**Goal of the exercise**
In the entries below, the lines from the one with "Alt Empordà" through the one with "loading ad..." are to be copied exactly; both ends count.

**The data**

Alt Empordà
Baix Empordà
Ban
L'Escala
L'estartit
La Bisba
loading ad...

==

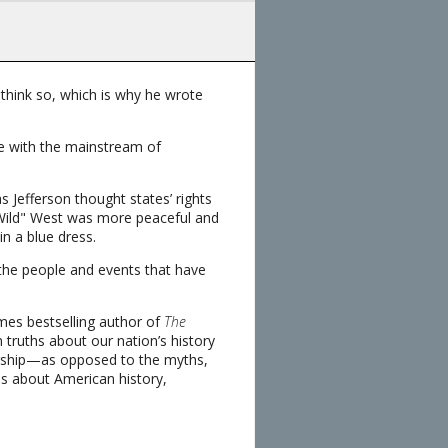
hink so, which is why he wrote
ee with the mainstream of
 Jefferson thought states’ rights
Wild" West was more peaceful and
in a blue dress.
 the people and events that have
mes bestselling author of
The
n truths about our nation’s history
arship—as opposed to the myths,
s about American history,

**Solution below**
Alt Empordà
Baix Empordà
Ban
L'Escala
L'estartit
La Bisba
loading ad...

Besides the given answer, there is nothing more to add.